Returning to the theme of the predictions of judgment and their fulfilment, we have to pay special attention to how they can go together with the promises of a (final) restoration. Do the predictions of judgment reach necessarily further than the time Isaiah aimed at? I can say: they do, and point at the fact that the danger imminent in the days of king Hezekiah was graciously averted by the LORD, in that the then enemy Assyria was struck a heavy blow. But it was not averted anymore when a century later the Babylonian king Nebuchadnezar laid siege to Jerusalem and captured the city and destroyed it. Moreover, we see the Day of the LORD at the close of the ages come into the picture in the Book of Isaiah, as with other prophets. So, the prophecy has a wide scope.

The LORD first promised to protect Jerusalem. And He did so for the time being. Yet when the people continues its sinful and idolatrous course, the LORD regrets, or repents - and we should take the word in full earnest and He has the disaster come, because the people does not repent (anyway, the bulk of the people). It is led into captivity. But now it is the prophecy concerning the remnant, the rest that will return, that becomes significant. They were symbolized in Isaiah's little son She'ar Jashub. And its existence was witnessed in the act of that young woman who became pregnant and dared call her son: Immanuel. The promise of restoration is the reverse of the prediction of judgment. The LORD will make his promises made of old come true to the remnant, representing the whole.
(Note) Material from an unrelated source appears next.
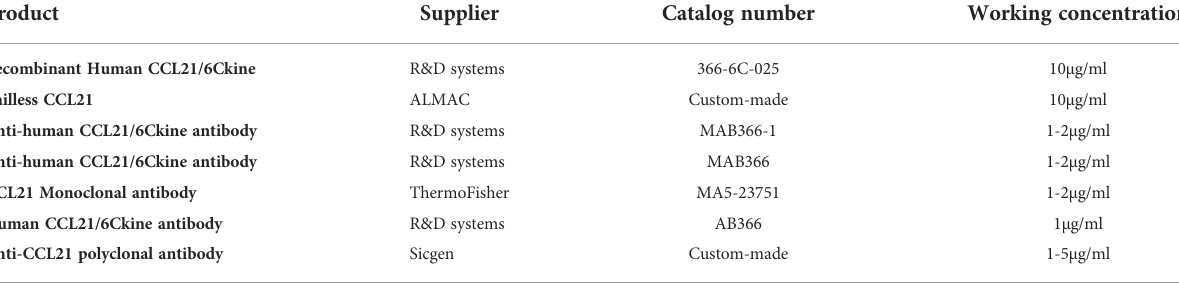
TABLE 1 Chemokines and antibodies used in SDS/PAGE and Western blot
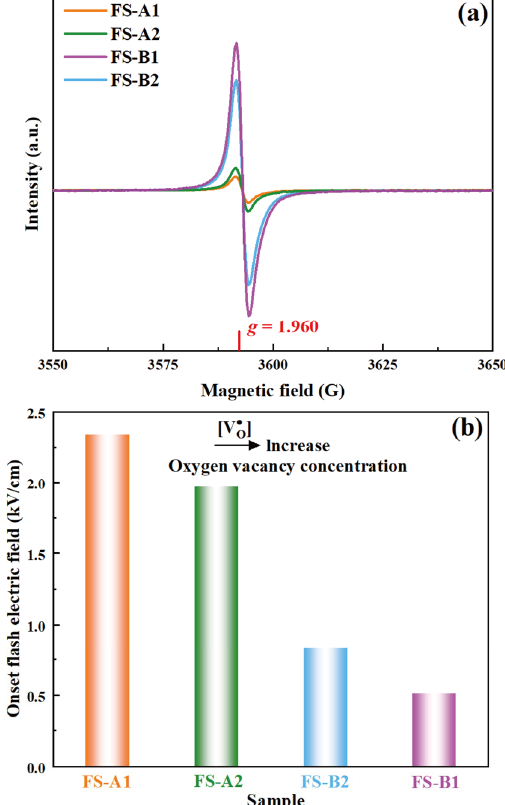
Fig. 4 (a) EPR spectra; (b) onset flash electric fields for samples with different oxygen vacancy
A remnant will return after the exile. And what is more: a remnant shall return to the LORD. On the one hand we think: Alas, but a remnant. On the other hand we are happy: Yet a remnant! The future looks promising.
And among the remnant even the ten tribes or the northern kingdom was represented (is. 28:5). It has come true (Ezra 6:17; Luke 2:36). The predicted salvation apparently had been meant for those who escaped (Joel 2:32; Is. 42-4). The promises of return clearly relate to the return from the Assyrian Babylonian exile. And they reach further. It is not the return to their homeland that matters first of all, but their spiritual return to the LORD. The promises of an inward renewal was directly fulfilled in corresponding facts within the framework of the Old Testament, facts which relate especially to the various reform movements before and after the exile, but so much the more in the renewal which arose through Christ's expiatory sacrafice.

For, although I do not go further into the matter right now, we should not forget the predictions which in a narrower or broader sense relate to the work of the Messiah.
What again strikes us is that in all the messianic predictions the promise is strongly connected with Israel and that the portrayal exhibits an unmistakable Old Testament colouring. This fact is also of importance for the history of fulfilment. The various aspects of the Messianic prophecy should first of all have a real meaning for the national life of Israel. Never overlook: What did the Messiah mean to Israel in those times? The people of Israel, the first hearers, were the first ones concerned. And then you see those wonderful prophecies of Is. 7, 9, and 11 and others reach beyond the boundaries of the Old Covenant and relate intrinsically to the facts of the New Covenant. And for the MESSIAH's sake the working of the Holy Spirit comes into the picture. The great variety of features in the portrayal of the Messiah and His kingdom are by the New Testament concentrated on the focal point of Christ's person and work.

Isn't that the crowning piece on the work of Isaiah, this blessed one among the prophets?